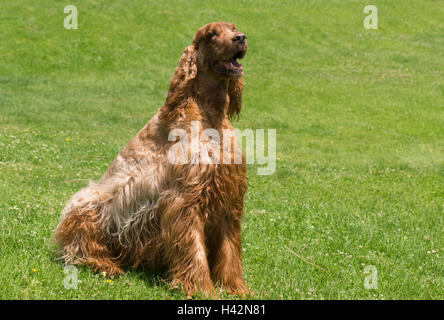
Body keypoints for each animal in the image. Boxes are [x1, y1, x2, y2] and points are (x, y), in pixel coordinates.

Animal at [54, 21, 250, 298]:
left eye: (233, 27)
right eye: (212, 33)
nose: (240, 37)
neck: (208, 116)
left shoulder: (227, 195)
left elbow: (230, 251)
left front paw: (236, 289)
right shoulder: (184, 200)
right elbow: (195, 252)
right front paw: (202, 290)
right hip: (87, 202)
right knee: (80, 249)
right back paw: (106, 265)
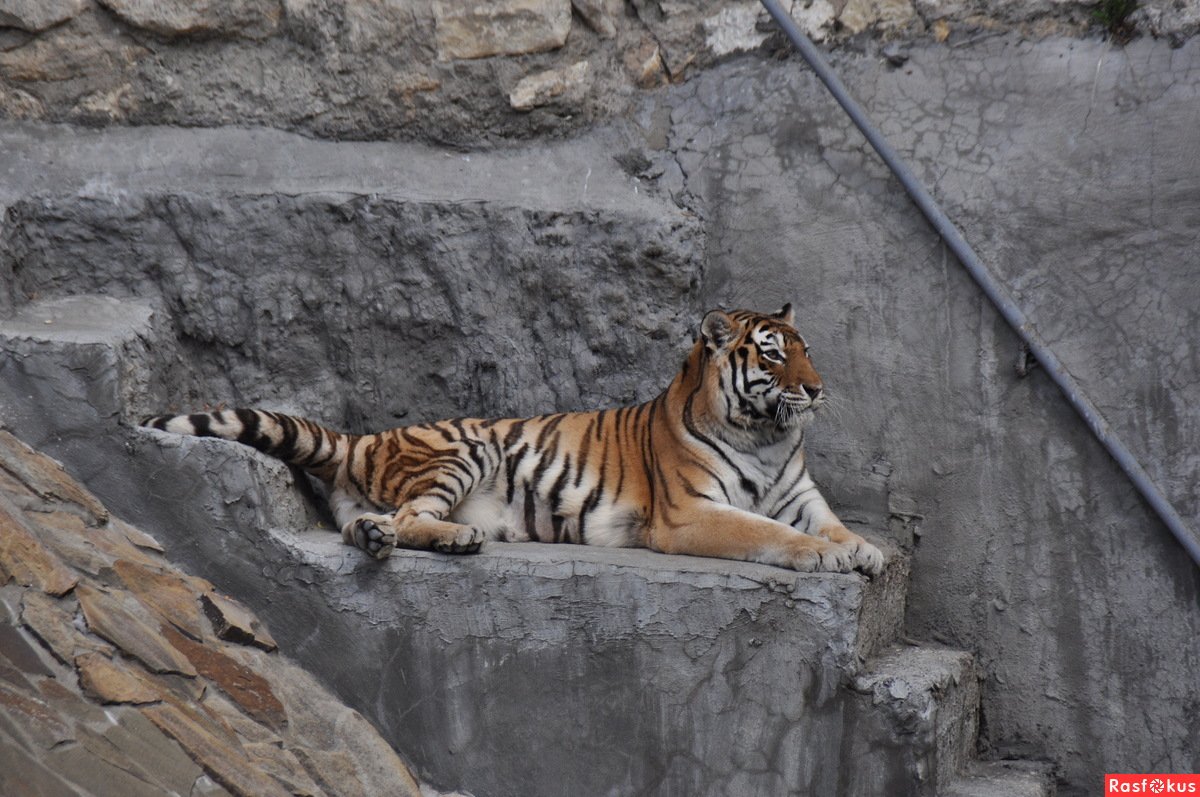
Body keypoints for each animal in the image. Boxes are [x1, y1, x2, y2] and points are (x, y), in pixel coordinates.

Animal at [145, 303, 888, 573]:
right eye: (773, 356)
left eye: (807, 351)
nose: (817, 389)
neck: (768, 436)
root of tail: (364, 440)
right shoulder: (691, 513)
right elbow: (767, 532)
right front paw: (826, 558)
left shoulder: (801, 496)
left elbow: (832, 523)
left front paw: (866, 551)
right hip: (464, 450)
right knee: (413, 515)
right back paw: (453, 538)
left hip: (381, 497)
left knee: (375, 523)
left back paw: (383, 539)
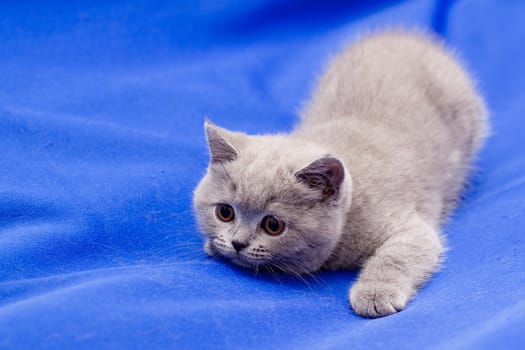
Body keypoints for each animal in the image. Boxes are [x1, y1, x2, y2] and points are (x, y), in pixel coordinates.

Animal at [191, 31, 488, 318]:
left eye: (273, 225)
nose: (237, 243)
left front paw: (375, 293)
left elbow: (398, 255)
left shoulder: (412, 229)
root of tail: (407, 35)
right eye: (225, 212)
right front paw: (215, 245)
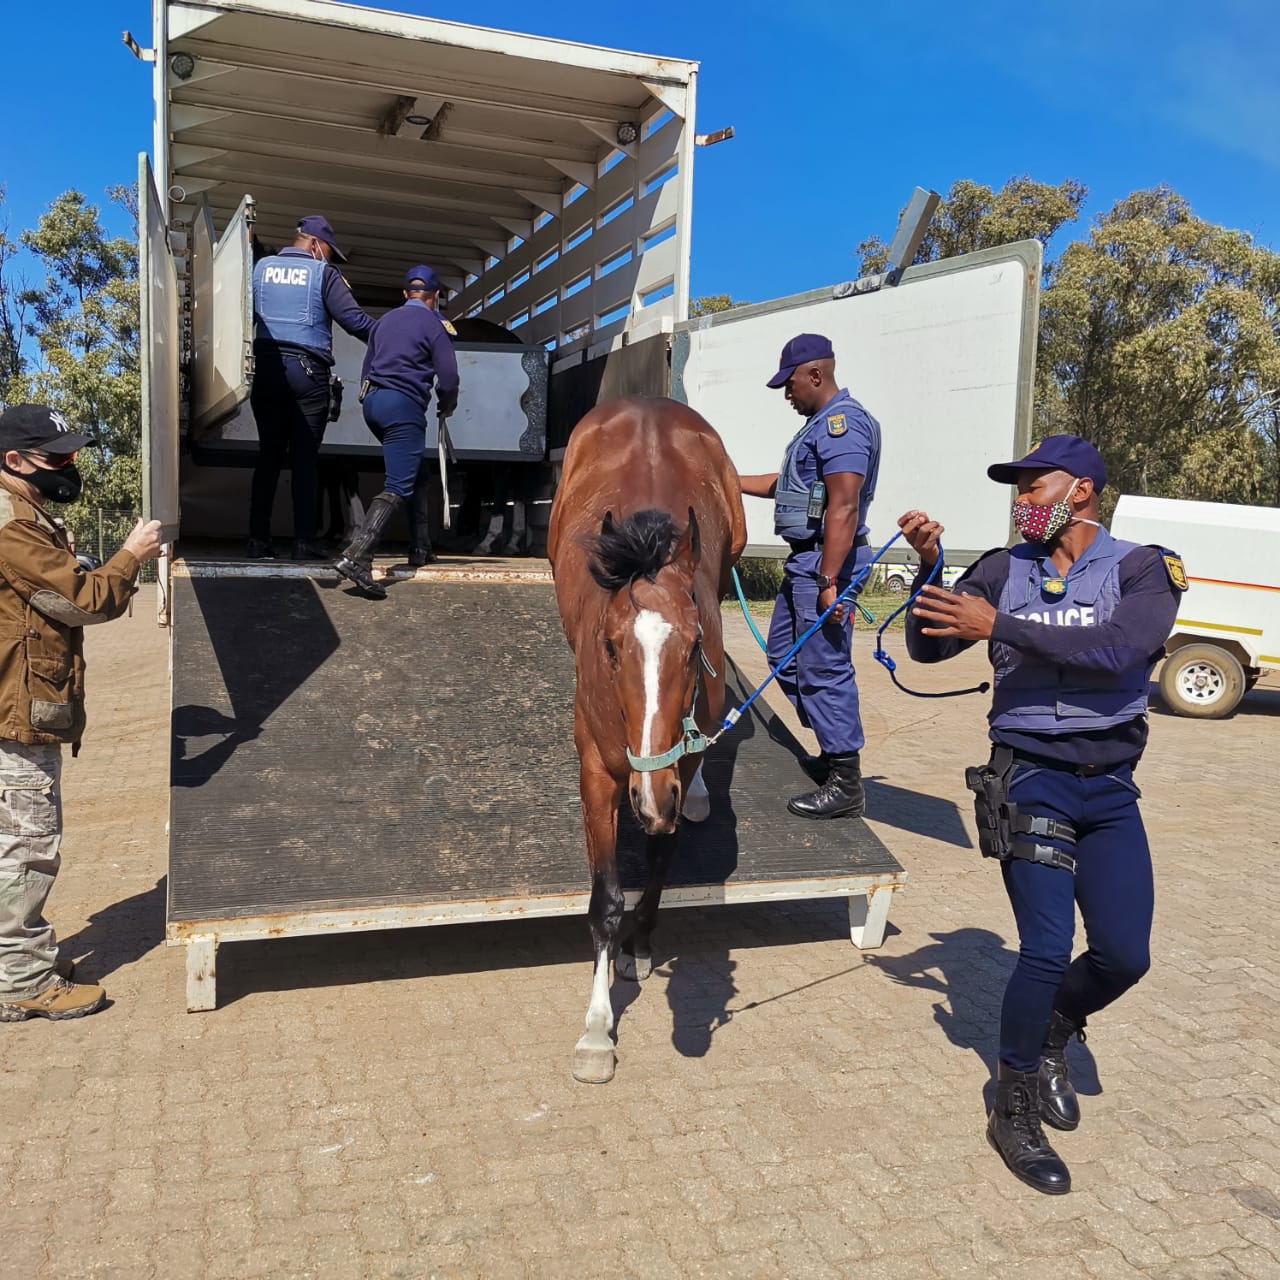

──────────────────────────────

TASK OBJECTIVE >> What do the lines above say from the one containing "nose: (240, 37)" down to the one containing "right back paw: (106, 265)"? Return them exactly, both end lines included, and only them.

SOLUTION >>
nose: (240, 37)
neck: (208, 116)
left shoulder: (227, 195)
left elbow: (230, 251)
left front paw: (236, 289)
right shoulder: (184, 200)
right elbow: (195, 252)
right front paw: (202, 290)
right hip: (87, 202)
right knee: (80, 249)
right back paw: (106, 265)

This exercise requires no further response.